Western-educated elites had Russophobic prejudices similar to those of Western European public opinion, clearly visible in various polemical pamphlets and especially during the 1848-1849 revolution. During the Crimean War, elites supported the anti-Russian military actions, also regarded as a sort of national liberation. Complete distrust was visible during Russian-Romanian military cooperation in 1877, while the outburst of public Russophobia followed in 1878, with the annexation of South Bessarabia. His talk contextualised several such episodes that shaped Romanian elites’ views of neighbouring imperial Russia as an abusive and corrupting power, a risk for their country’s sovereignty and for the peace of the larger region.

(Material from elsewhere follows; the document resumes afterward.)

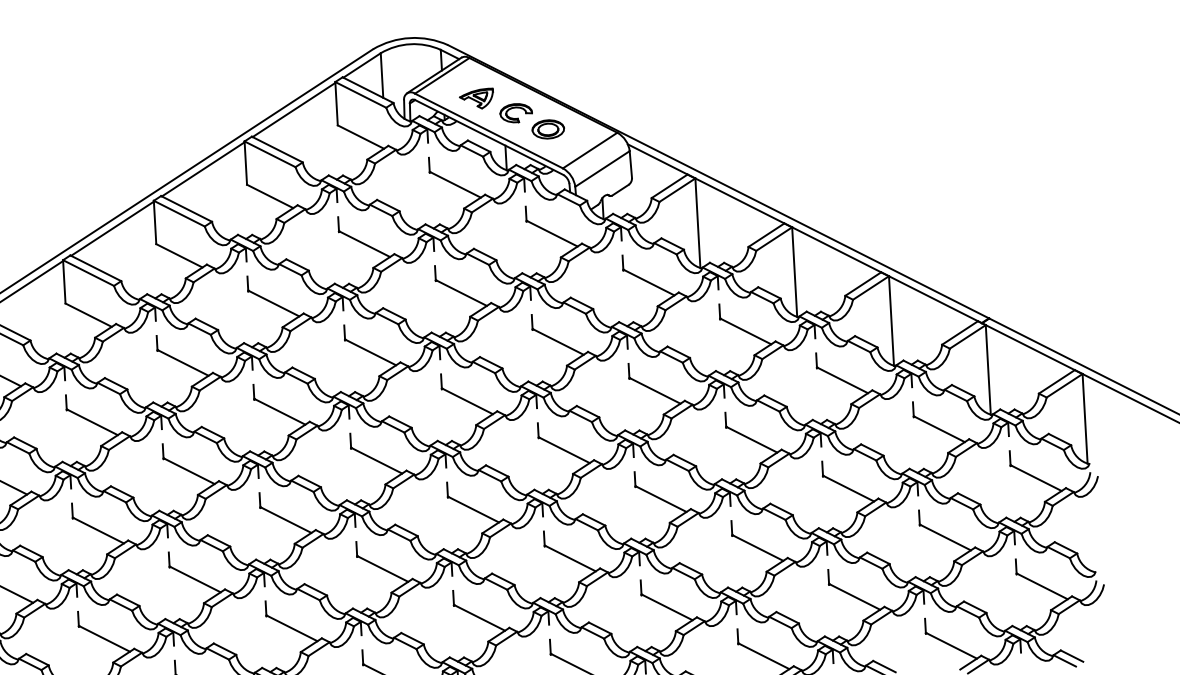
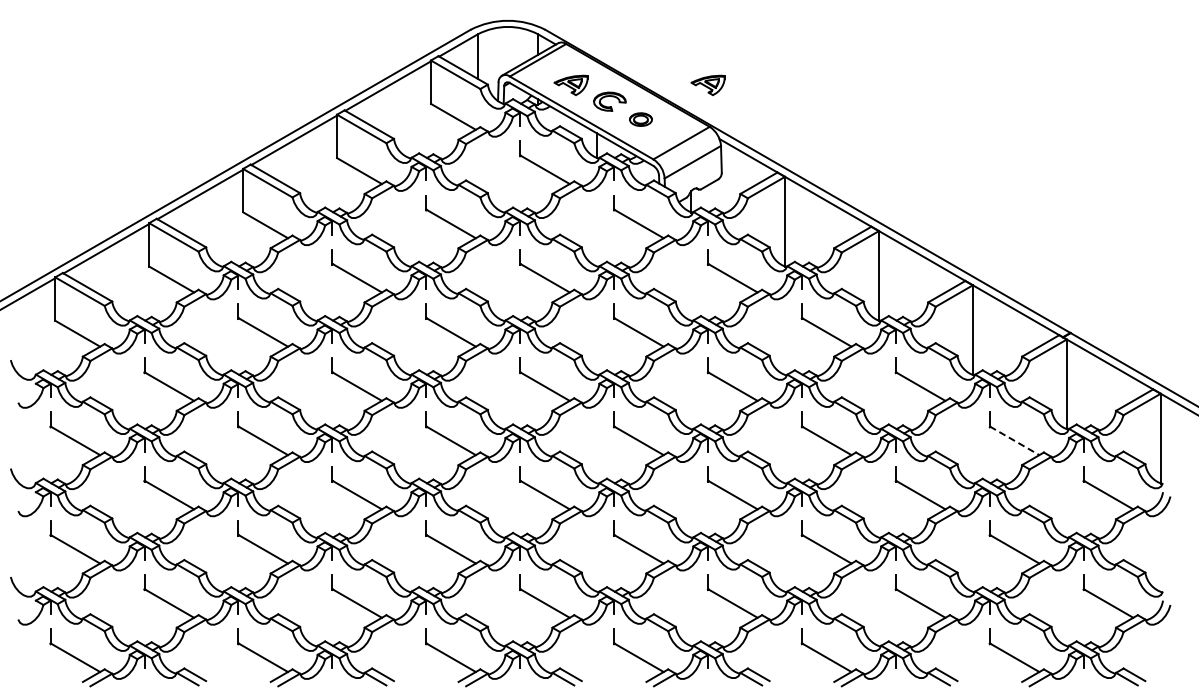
part: (612, 90) -> (707, 84), added
part: (547, 129) -> (640, 119), size x0.7
line: (939, 428) -> (1014, 440), solid -> dashed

Team member Constanţa Vintilă presented the paper ”Wealth and corruption in Moldova during Mihail Sturdza’s Rule” at the Annual Convention of the “A.D. Xenopol” History Institute of the Romanian Academy (held in Iasi, May 30—June 1, 2024). Her paper investigated how society positioned itself in relation to wealth constructed through abusive means and how it reacted by publicly disavowing grand boyar Iorgu Hartulari, her case study. Iorgu Hartulari was a Greek who settled in Moldova around 1820 and managed to build a huge fortune and an important career by skillfully exploiting his linguistic knowledge, native intelligence, dowry and wife’s networks. The sources, many of them still unpublished, are very generous and reveal his relations with the patriarchates of Jerusalem, Constantinople, Alexandria, with the prince Mihail Sturza (1834-1848), with the Jews and Armenians of Moldavia, with the aristocratic elite of Iasi, with metropolitans, bishops, paschal and other officials.